Publié par les Z4 Éditions, dans sa collection "la diagonale de l'écrivain", "Alchimiste du soleil pulvérisé" de Murielle Compère-Demarcy, sous-titré "poème pour Antonin Artaud", est, comme son nom l'indique, un hommage rendu à Artaud, le poète "dont la lecture est pour [elle] sans prérequis. ni attente / tant / il [lui est ] fulgurant d'évidence dans ses soubresauts..."

Poème, mais aussi lettre, collages par fragments de textes d'Artaud mélangés au sien, ce livre échappe à l'analyse, non, parce qu'il est mal écrit, mais parce qu'il emprunte à la trace les pas des textes d'Antonin Artaud qui eux-mêmes, échappent à l'analyse.

Ainsi, j'ai été surpris par le fait que l'écriture de Murielle Compère-Demarcy était "presque" comme celle du poète à qui il est rendu hommage (au moins dans l'image de cette écriture sur la page, avec ses soubresauts). Le lecteur attentif y retrouve toutefois des tournures d'expression familières à d'autres livres de l'auteur, ici mixés.

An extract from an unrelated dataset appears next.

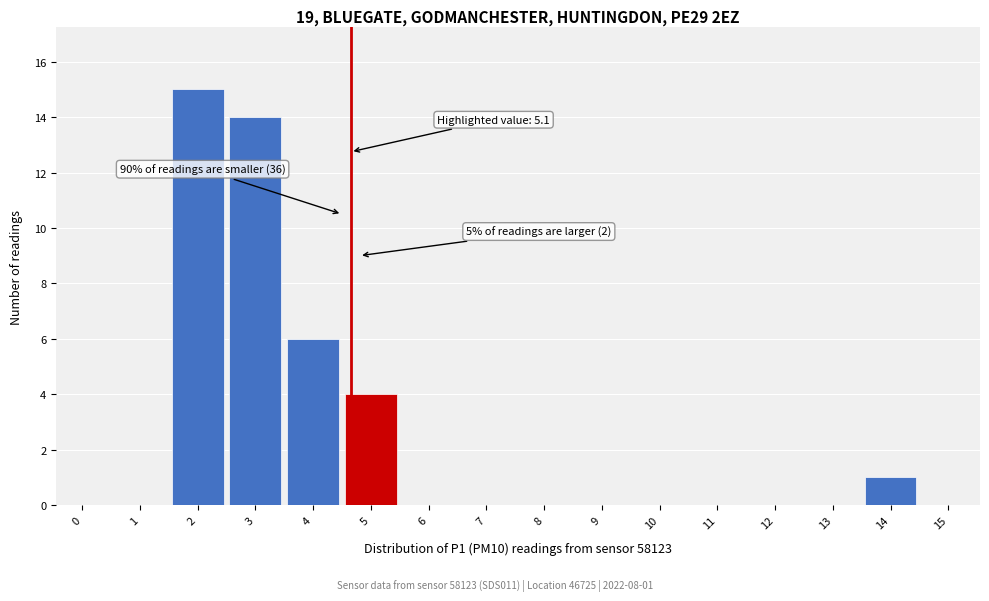

Reading left to right, what are all the values shown in this chart?

0=0	1=0	2=15	3=14	4=6	5=4	6=0	7=0	8=0	9=0	10=0	11=0	12=0	13=0	14=1	15=0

Cet hommage est décliné en plusieurs épisodes qui regroupent les principaux thèmes de l'oeuvre : "La danse du Peyotl" au Mexique, un monde différent de la triste Europe, la "chambre ardente" de Van Gogh, le supplicié de la société, Héliogabale, l'anarchiste couronné, et ce cancer de l'être, ce soleil noir inversé...

Ce qu'il y a de bien avec Artaud, c'est que sa révolte ne se démodera jamais, car elle est essentielle : les acteurs qui occupent le devant de la scène varient, mais, à moins d'une bombe atomique efficace, l'existence demeure. La voici donc remise au goût du jour, et on ne peut pas dire que cela soit sans raisons...

En filigrane, "Alchimiste du soleil pulvérisé" est aussi l'occasion de rendre hommage à d'autres auteurs : Cendrars, Rimbaud, Joyce, Nietzsche, Gérard de Nerval.

En témoignent les illustrations (dont celle de couverture) qui essaiment ces pages et qui sont l'oeuvre de Jacques Cauda.

Extrait de "Alchimiste du soleil pulvérisé", de Murielle Compère-Demarcy :

"L'Oeuvre est ainsi faite
ecce homo
mais me mange la cervelle
l'Écriture -
lure-lyre
le cerveau-corbeautière
croassant dans son bocal
couleur de tripes
le réel
dénoue ses boyaux de l'orage sec
solaire et de sang
inapte à s'ingurgiter
se refaire
déféqué sitôt ingéré
dans cette soupe noire
de saletés intestinales
typhons de fièvre
stomacale
organique..."

La quatrième de couverture est de Philippe Thireau.